§ Kutipan yang Disediakan:
_ _ _

TRANSINDONESIA.CO – KPK menahan Bupati Pulau Morotai, Rusli Sibua seusai menjalani pemeriksaan sebagai tersangka dalam perkara dugaan korupsi pemberian hadiah terkait pengurusan perkara sengketa pilkada Kabupaten Pulau Morotai, Provinsi Maluku Utara di MK tahun 2011.
“Tersangka RS (Rusli Sibua) ditahan di rumah tahanan kelas I Jakarta Timur cabang KPK yang berada di Detasemen Polisi Militer (Denpom) Guntur untuk 20 hari pertama,” kata Kepala Bagian Pemberitaan dan Publikasi KPK Priharsa Nugraha di Jakarta, Rabu (8/7/2015).
Rusli yang keluar dari gedung KPK dengan mengenakan rompi tahanan berwarna oranye hanya diam dan langsung masuk ke mobil tahanan saat dicegat wartawan seusai menjalani pemeriksaan selama sekitar 7 jam di gedung KPK.
Rusli pada hari ini pun dijemput paksa oleh penyidik KPK dan baru tiba di gedung KPK sekitar pukul 13.30 WIB.

_ _ _

§ Informasi yang Diberikan:
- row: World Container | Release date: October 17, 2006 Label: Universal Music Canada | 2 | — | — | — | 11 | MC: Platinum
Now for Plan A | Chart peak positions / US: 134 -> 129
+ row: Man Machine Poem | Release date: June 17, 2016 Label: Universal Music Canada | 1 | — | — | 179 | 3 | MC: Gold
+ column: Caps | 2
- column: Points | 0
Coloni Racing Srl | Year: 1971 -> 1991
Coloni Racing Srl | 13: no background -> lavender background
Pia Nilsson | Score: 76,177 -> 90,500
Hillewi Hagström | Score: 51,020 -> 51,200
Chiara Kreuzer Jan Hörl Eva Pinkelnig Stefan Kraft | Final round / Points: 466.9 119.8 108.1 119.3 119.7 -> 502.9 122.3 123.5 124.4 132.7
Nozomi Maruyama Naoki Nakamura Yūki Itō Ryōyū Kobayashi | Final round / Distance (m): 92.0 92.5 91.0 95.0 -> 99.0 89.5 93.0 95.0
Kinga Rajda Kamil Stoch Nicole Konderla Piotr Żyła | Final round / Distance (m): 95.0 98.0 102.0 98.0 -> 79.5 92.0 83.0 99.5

_ _ _

§ Tugas yang Diberikan:
Lanjutkan berita tentang penahanan Bupati Pulau Morotai oleh KPK, dimulai tepat setelah kalimat terakhirnya.

§ Jawaban Tertulis:
“Tersangka Rusli Sibua, saat ini menjabat sebagai Bupati Pulau Morotai yang dipanggil 2 kali secara sah namun tidak datang memenuhi panggilan penyidik KPK. Karena tidak datang, kemudian tim sidik berdasarkan sprin (surat perintah) membawa tersangka selanjutnya sejak kamarin mencari yang bersangkutan. Hari ini sekitar pukul 13.00 WIB yang bersangkutan berhasil di-tapping dan dijemput tim Sidik di salah satu tempat didaerah Kuningan Jakarta Selatan,” kata Pelaksana Wakil Ketua KPK Indriyanto Seno Adji melalui pesan singkat.
Menurut pengacara Rusli, Achmd Rifai, kliennya menolak surat penahanan tersebut.
“Pak Rusli menolak penahanan dengan alasan tidak pernah mengurus semuanya, tidak tahu uang dari mana dan tidak pernah meminta orang untuk mentrasfer uang. Ini bentuk ketidakadilan untuk Pak Rusli karena beliau bersikukuh tidak melakukan hal itu,” kata Rifai yang mendampingi kliennya tersebut.
Namun Rifai mengaku tidak mengetahui tempat menginap Rusli selama berada di Jakarta.
KPK mengenakan sangkaan pasal 6 ayat 1 huruf a UU No 31 tahun 1999 sebagaimana diubah dengan UU No 20 tahun 2001 juncto 55 ayat 1 ke-1 KUHP kepada Rusli.
Pasal tersebut mengatur tentang perbuatan memberi atau menjanjikan sesuatu kepada hakim dengan maksud untuk mempengaruhi putusan perkara yang diserahkan kepadanya untuk diadili dengan ancaman pidana maksimal 15 tahun penjara dan denda paling banyak Rp750 juta.
Dalam putusan kasasi mantan Ketua Mahkamah Konstitusi Akil Mochtar, disebutkan bahwa Akil menerima Rp2,99 miliar dari Rusli Sibua.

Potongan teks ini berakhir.